Later when this bucket is deleted from AWS S3, but the CNAMEs record in the Route53 is not removed, an attacker may create an AWS S3 bucket with the same name and the malicious contents of this bucket will be served on the victim's domain(eg: storage.example.net), Hence taking over the subdomain.
Identifying this Vulnerability
The first step in identifying this vulnerability is looking for an error page which has the message “404 Not Found” and has the message “NosuchBucket”.
How exploitation happens: Penetration tester’s perspective
As an attacker, the first step is to enumerate the subdomains of a particular host and try to identify error pages which says bucket not found as shown in the image below.
Image-1: The evidence shows that the image.example.net subdomain is vulnerable.
While I was testing a popular E-commerce application, I found that their “images.example.net” subdomain was vulnerable as I got an error page with the message “NoSuchBucket”, and also had the bucket name. This means the S3 bucket which was bound to the “image.example.net” subdomain has been deleted, but the CNAME record in the route53 has not been removed.

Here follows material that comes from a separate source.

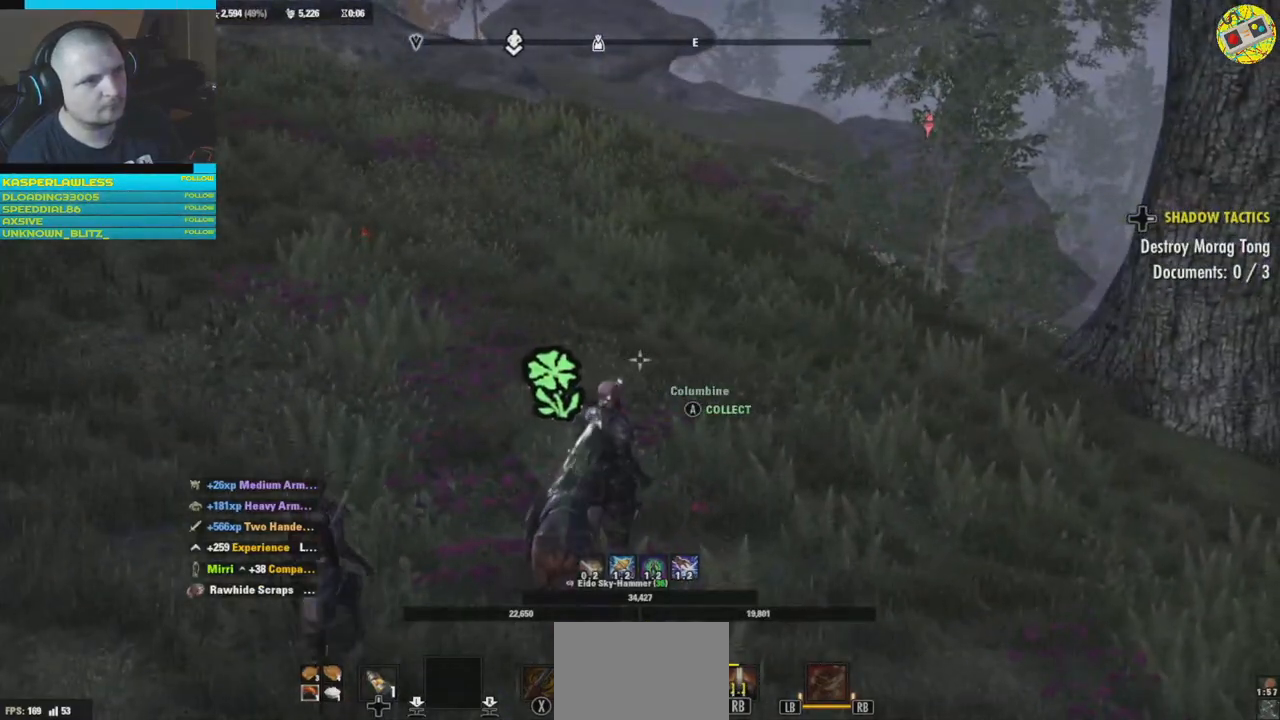
{"buttons": [], "left_stick": "center", "right_stick": "center", "events": []}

As an attacker, I created an S3 bucket with the same name and in the same region which had the URL “http://images.example.net.s3-website.ap-south-1.amazonaws.com”
Image-2: I have created an S3 bucket in the name of images.example.net
and in the same region that they had created previously
While creating the S3 bucket one need to specify the same region which was used by the victim. The region can be obtained by performing a CNAME lookup as shown in the below image.

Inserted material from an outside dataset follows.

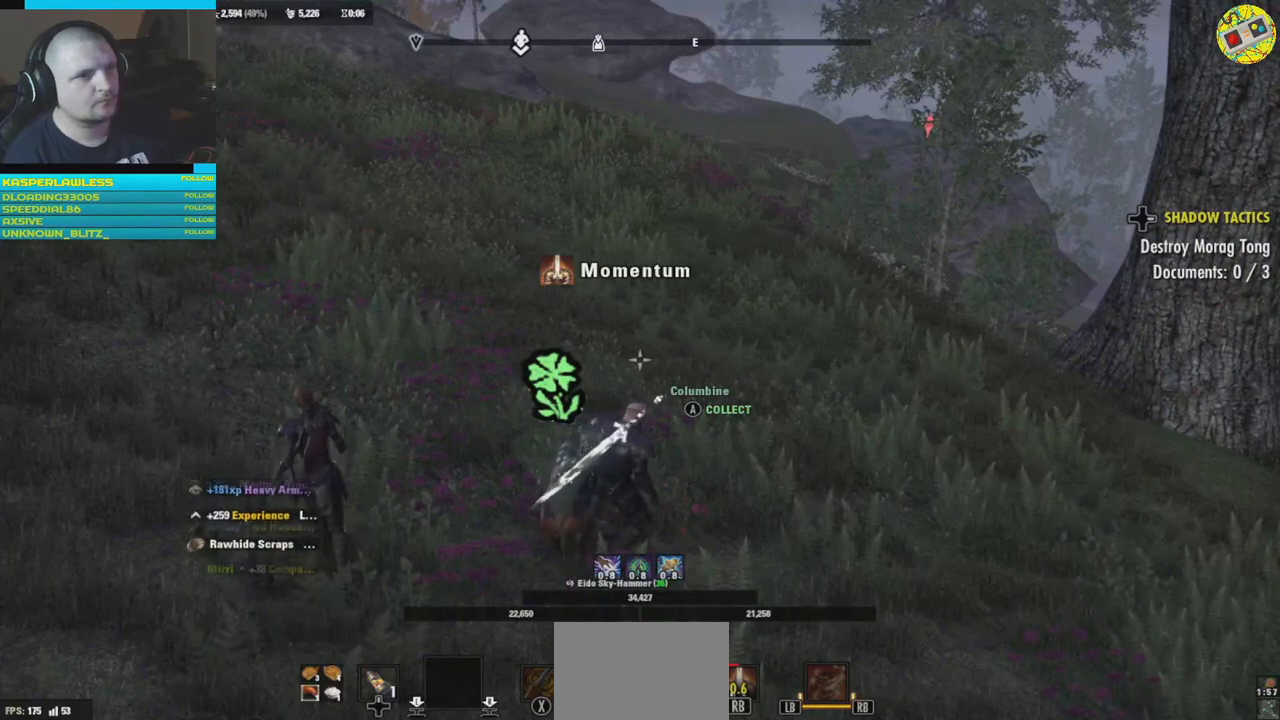
{"buttons": [], "left_stick": "center", "right_stick": "center", "events": []}
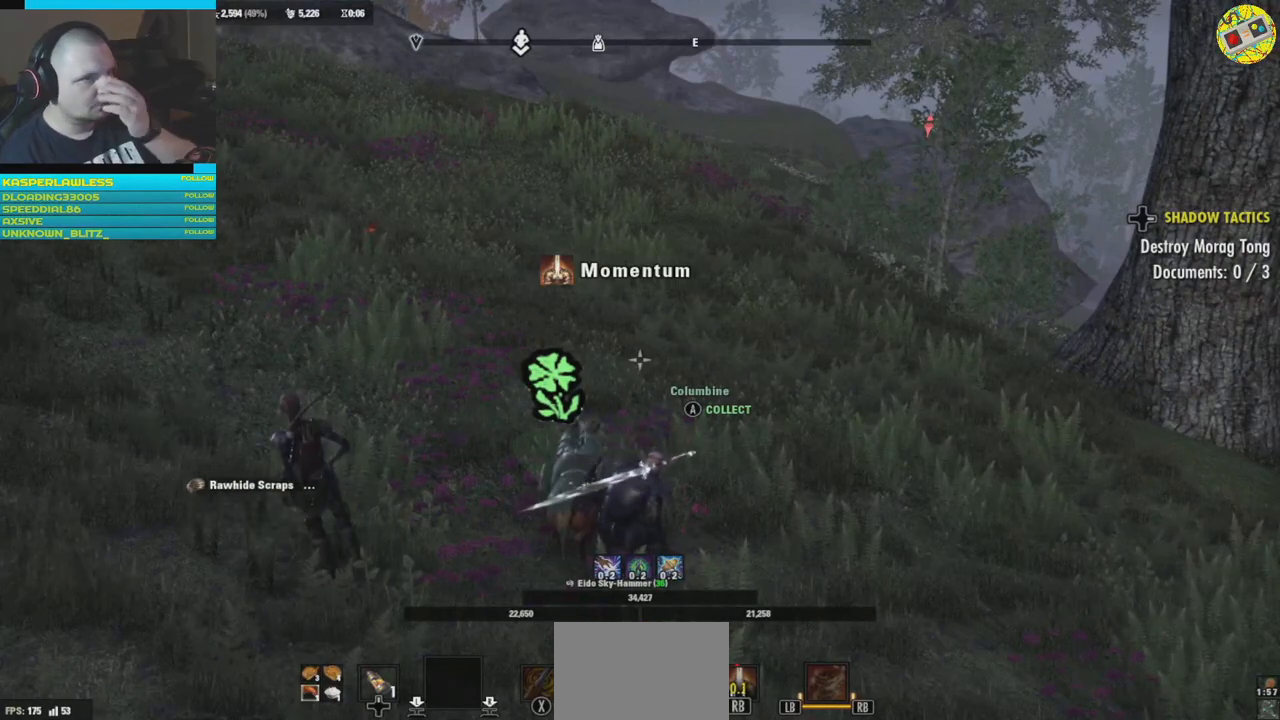
{"buttons": [], "left_stick": "center", "right_stick": "center", "events": []}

Image-3: here is the example to fetch S3 bucket region using CNAME lookup.
When any users of the site try to access “image.example.net”, Since the Route53 has a record which maps the CNAME to S3 bucket created by the attacker, Malicious content from the attacker's bucket is rendered on the victim's site.

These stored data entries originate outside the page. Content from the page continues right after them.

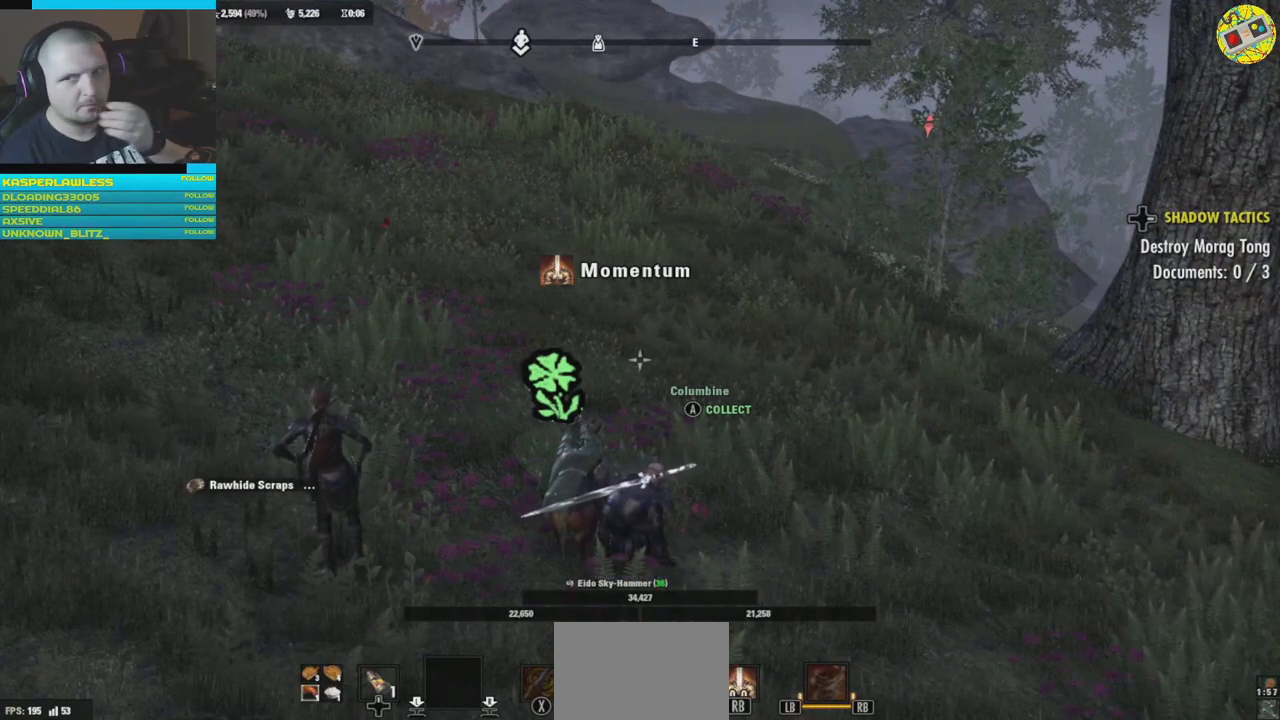
{"buttons": [], "left_stick": "center", "right_stick": "center", "events": []}
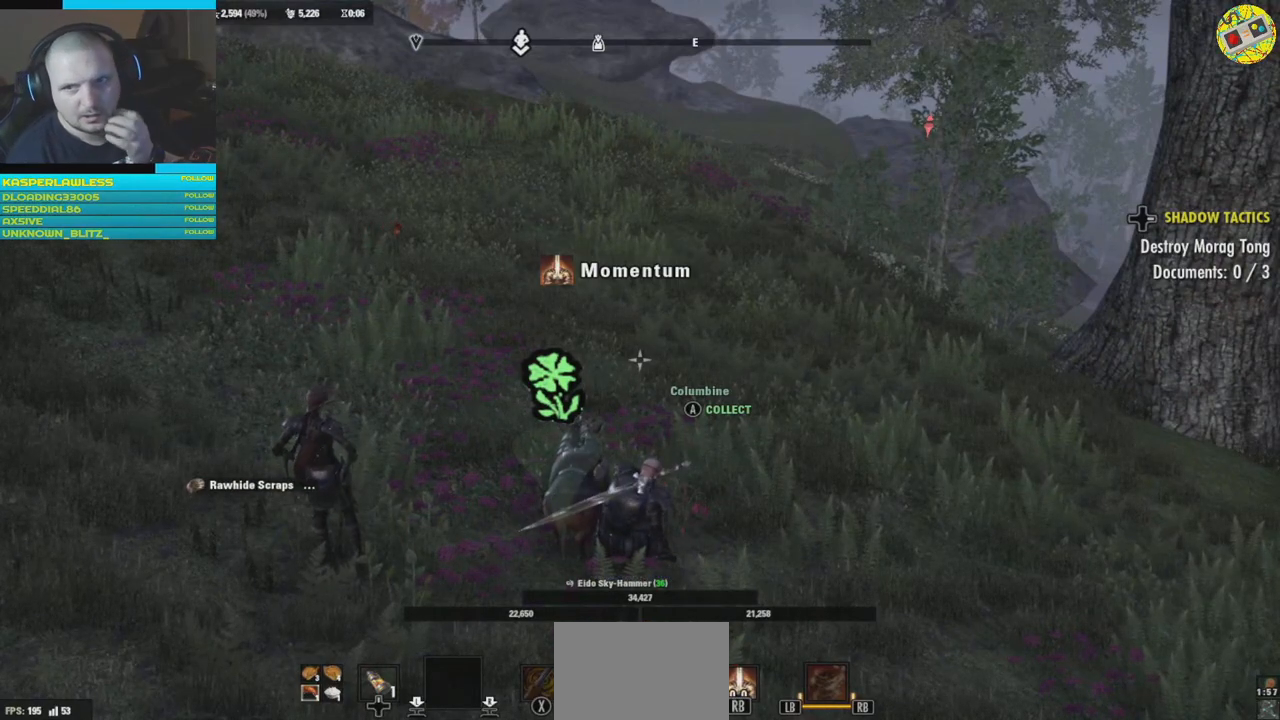
{"buttons": [], "left_stick": "center", "right_stick": "center", "events": []}
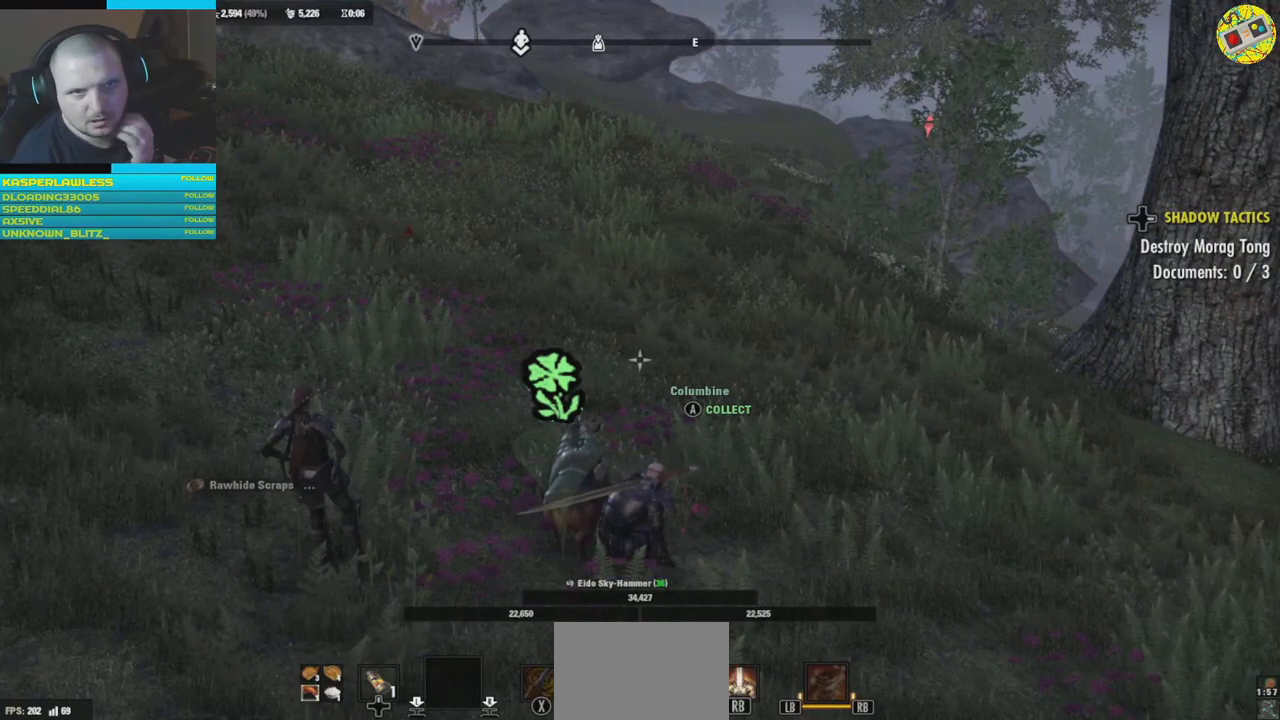
{"buttons": [], "left_stick": "center", "right_stick": "center", "events": []}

Image-4: As the evidence says, we got access to the images subdomain
What can an attacker do?
An attacker can serve malware to the users by hosting malicious content in images.example.net or fetch sensitive information from another subdomain which belongs to the host.
It is my recommendation that developers or IT engineers scrutinize their organization’s DNS records every time there is a termination of a S3 bucket. This will ensure there are no DNS/CNAME entries that point to non-existent S3 buckets which could potentially be exploited.